The first major change was to introduce a parallelized version of burstsort. In this initial attempt, it only parallelizes the bucket sorting. The building of the trie and buckets still happens in a single thread. However, once the structure is built, the multi-threaded version creates a thread pool of size equal to the number of available processors, and creates sort jobs that are then run in parallel. These jobs run independently of one another, copying the sorted output to the original array without any unnecessary synchronization. As a result, the overall runtime is shortened considerably on a dual-core CPU, which in my case is the Intel Core 2 Duo in my MacBook Pro.
With the publication of the WEA 2008 paper by Ranjan Sinha and Anthony Wirth came a newly engineered variation of the original burstsort. In particular, this algorithm made much better use of memory, while still being nearly as fast as the original algorithm. It primarily makes a change in the structure of the buckets, where instead of a single dynamic array they now have an array that points to other arrays of pointers to strings. These sub-buckets, as they are called, are grown at a slower pace and stop growing at a much lower threshold than the original algorithm.
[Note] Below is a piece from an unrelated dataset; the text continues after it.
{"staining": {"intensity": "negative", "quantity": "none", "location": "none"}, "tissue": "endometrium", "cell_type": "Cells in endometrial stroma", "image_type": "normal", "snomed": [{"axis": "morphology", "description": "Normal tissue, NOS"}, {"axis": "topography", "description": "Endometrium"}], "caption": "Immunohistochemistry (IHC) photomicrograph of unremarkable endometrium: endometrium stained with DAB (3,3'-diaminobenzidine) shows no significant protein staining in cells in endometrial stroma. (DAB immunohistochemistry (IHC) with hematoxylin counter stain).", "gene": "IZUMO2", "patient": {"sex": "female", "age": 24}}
Once a sub-bucket is filled, a new sub-bucket is created, and so on until the overall bucket size reaches a threshold equal to that of the original algorithm. As a result, the memory usage is dramatically improved.
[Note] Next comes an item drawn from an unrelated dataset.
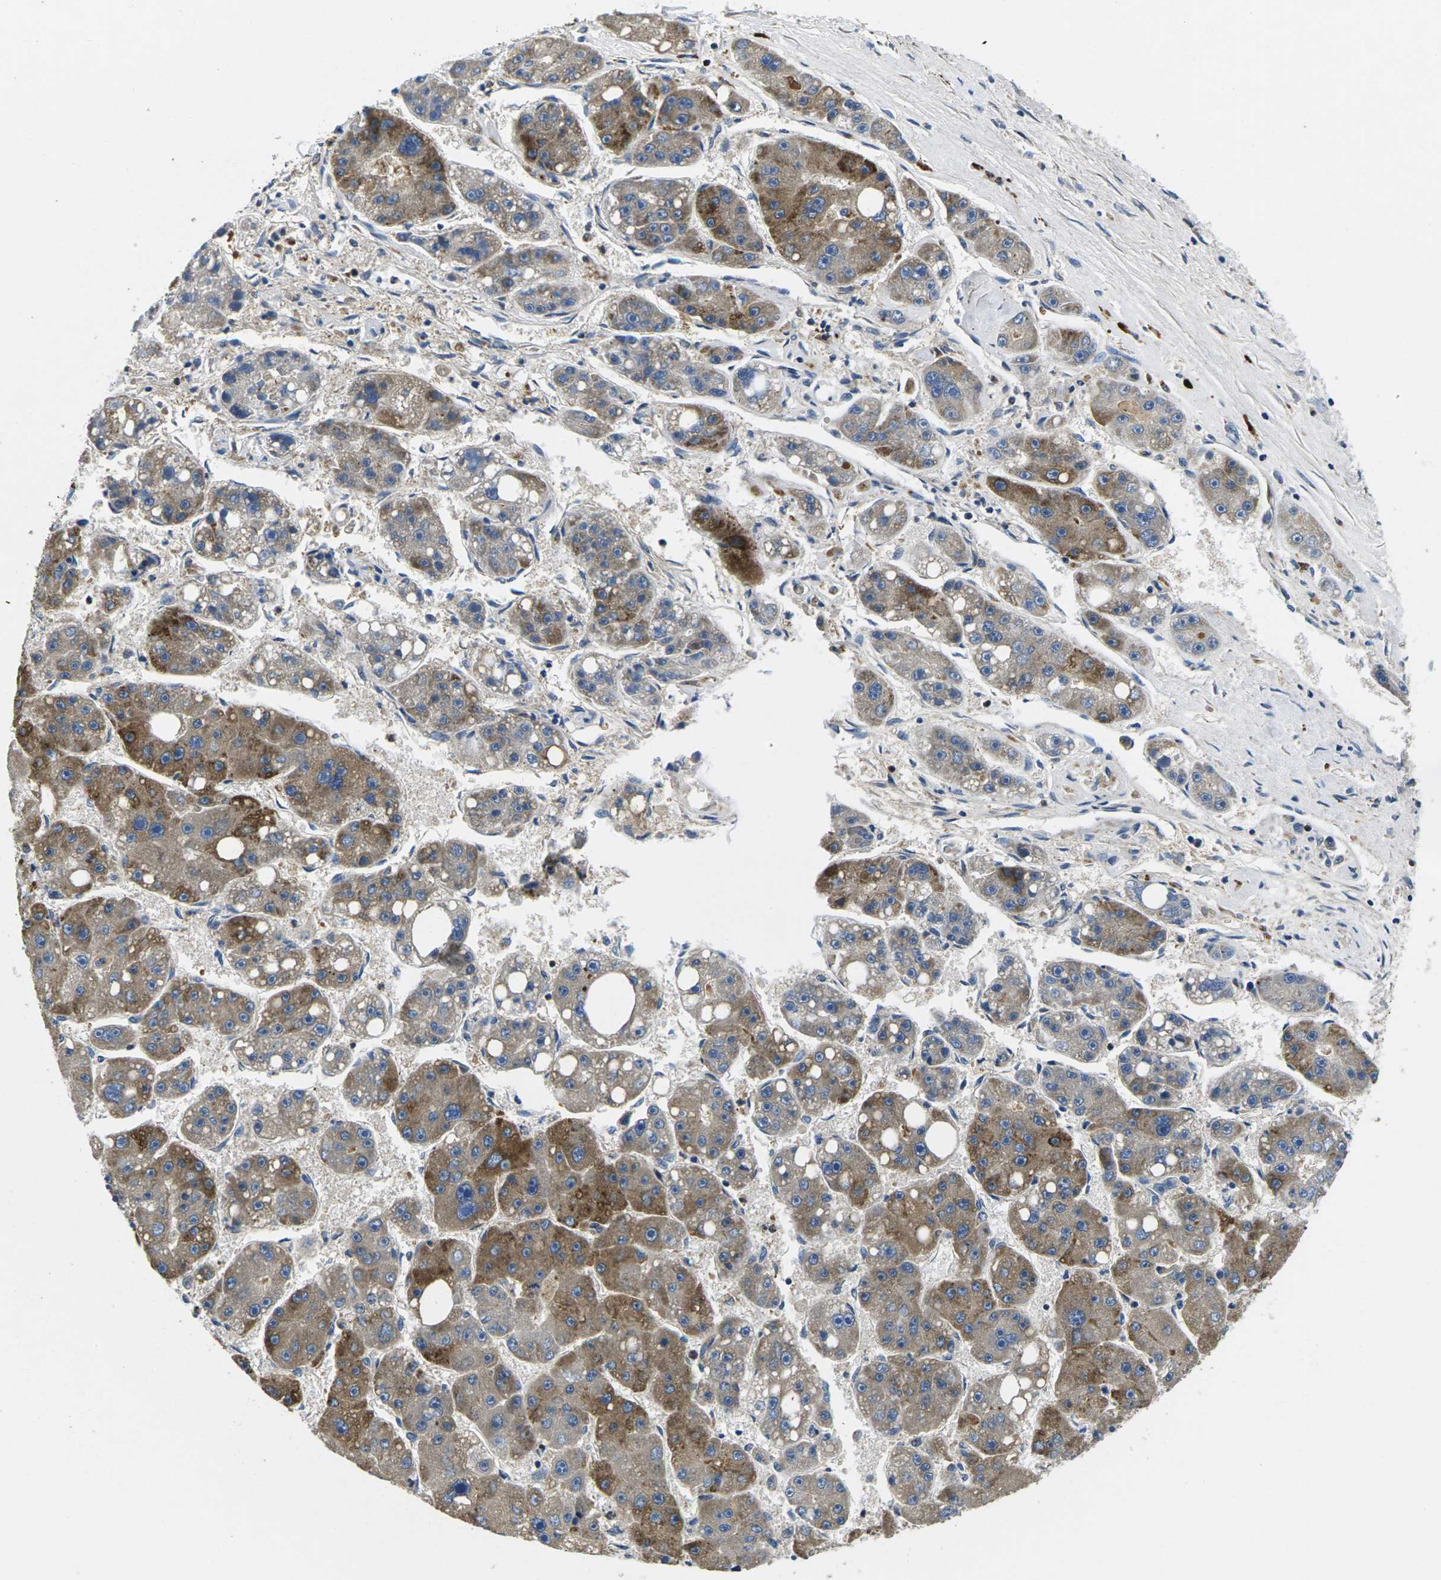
{"staining": {"intensity": "moderate", "quantity": "25%-75%", "location": "cytoplasmic/membranous"}, "tissue": "liver cancer", "cell_type": "Tumor cells", "image_type": "cancer", "snomed": [{"axis": "morphology", "description": "Carcinoma, Hepatocellular, NOS"}, {"axis": "topography", "description": "Liver"}], "caption": "Human hepatocellular carcinoma (liver) stained with a brown dye shows moderate cytoplasmic/membranous positive staining in about 25%-75% of tumor cells.", "gene": "PLCE1", "patient": {"sex": "female", "age": 61}}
Needless to say, my excitement was very high at this point. I desperately wanted to implement this redesigned burstsort in Java as soon as I could. But, certain other obligations got in the way for a time, and after a few months I finally wrote the Java version of the engineered burstsort. After fixing one small mistake it was working and it was better than I could have imagined. Not only did the memory efficiency go from about 25 percent to 95 percent, it was often a little bit faster than my original implementation.
There are yet more improvements to make. First of all, the WEA 2008 paper offers a second improvement, which is to copy the string tails from a bucket to a string buffer and sort them there. That is, the string buffer would only be used during the bucket sorting phase and would be re-used after each bucket is sorted. I have an idea to use a large character array and an implementation of CharSequence to create lightweight strings.
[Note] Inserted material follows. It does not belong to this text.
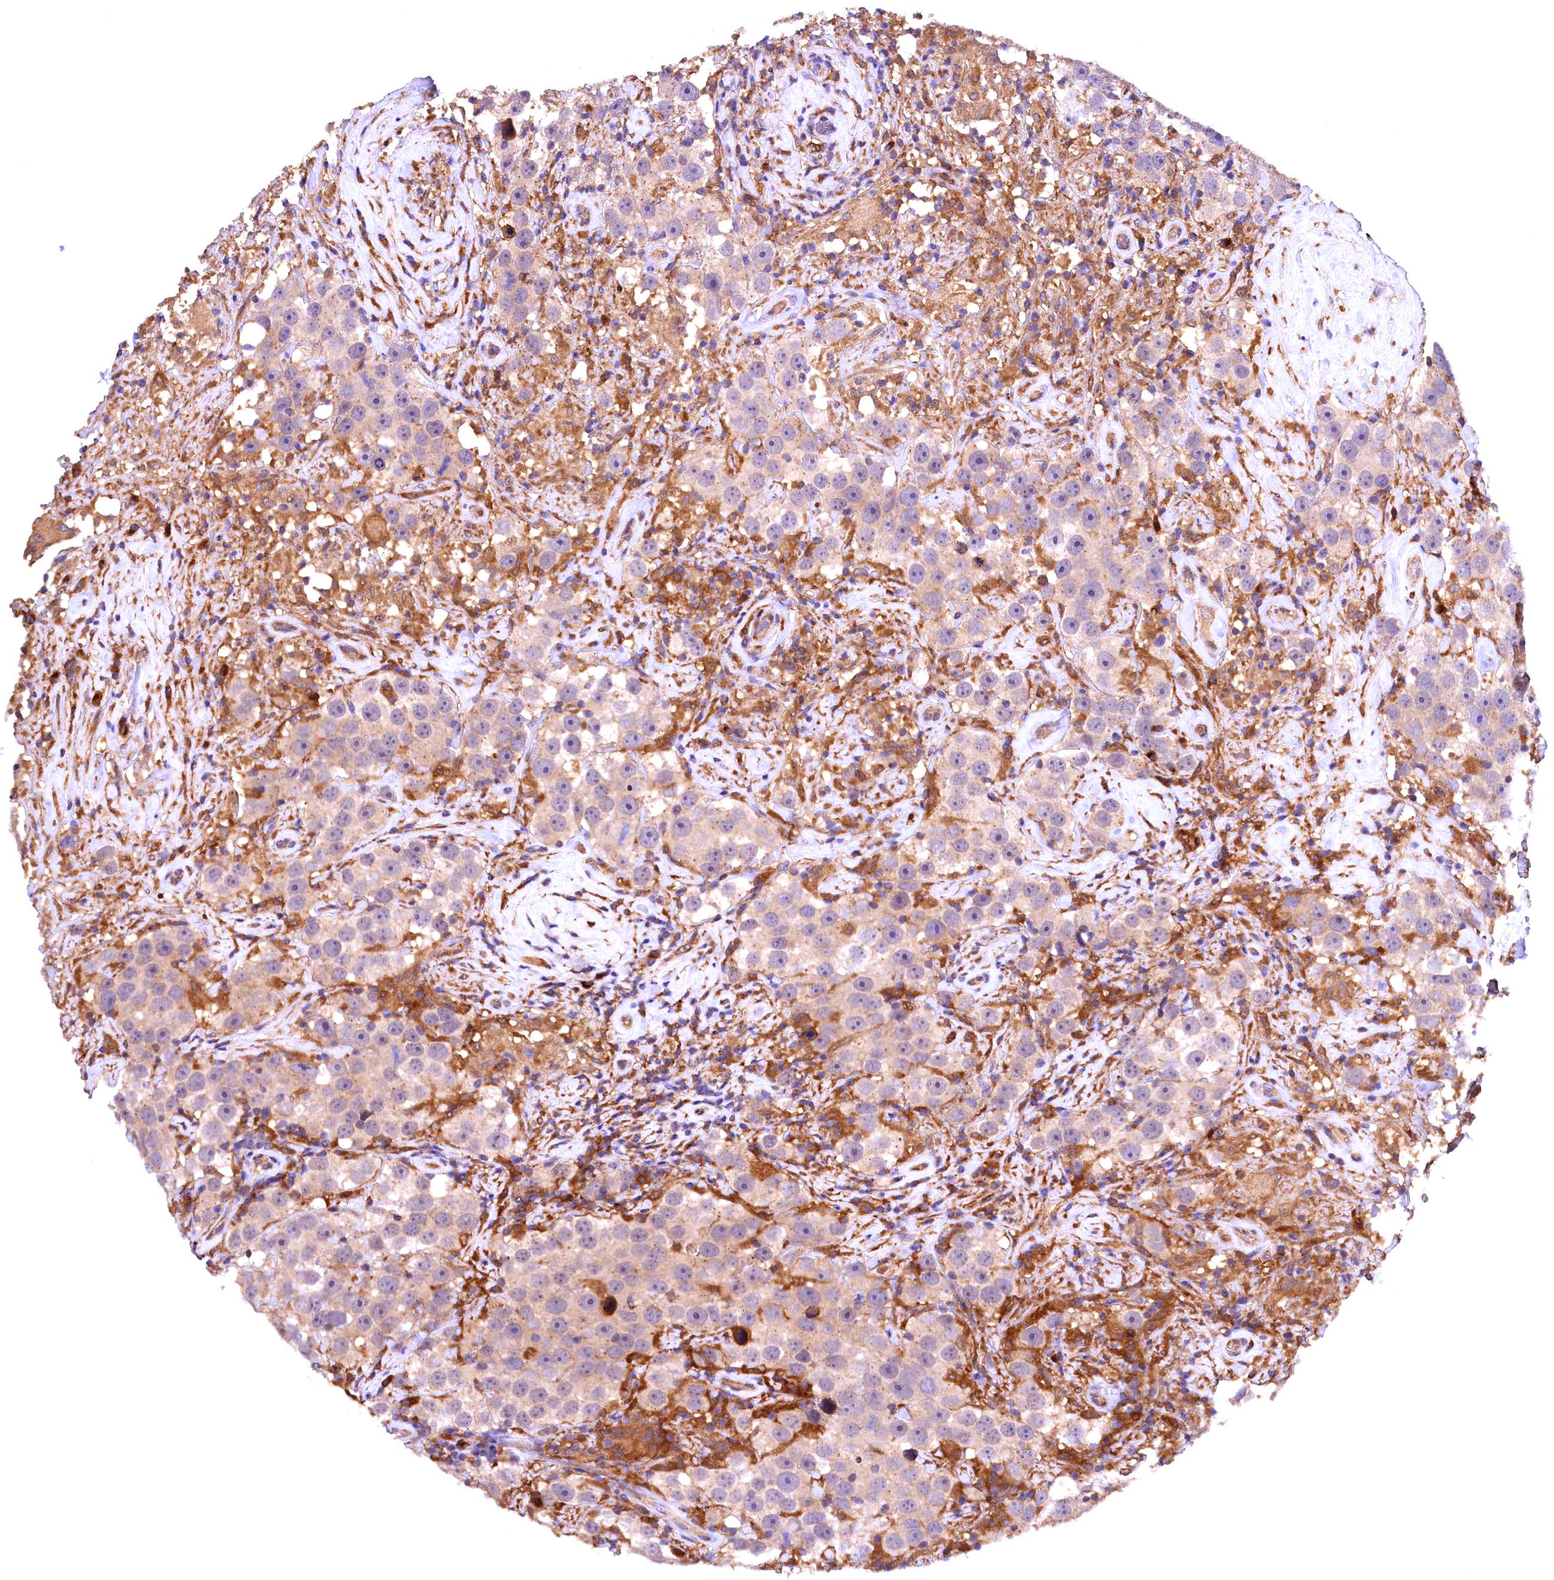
{"staining": {"intensity": "weak", "quantity": "25%-75%", "location": "cytoplasmic/membranous"}, "tissue": "testis cancer", "cell_type": "Tumor cells", "image_type": "cancer", "snomed": [{"axis": "morphology", "description": "Seminoma, NOS"}, {"axis": "topography", "description": "Testis"}], "caption": "Protein positivity by immunohistochemistry displays weak cytoplasmic/membranous expression in about 25%-75% of tumor cells in testis seminoma.", "gene": "NAIP", "patient": {"sex": "male", "age": 49}}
Secondly, I want to experiment with the parallel version of burstsort. In particular, try out the suggestions made by Kimo to parallelize the building of the trie/bucket structure. I think it can definitely be done, the only question will be how much contention there will be on the trie nodes. As a means to test these parallel algorithms I’ve bought a quad-core AMD Phenom CPU and mainboard to use as my development machine. I’m really looking forward to seeing the results.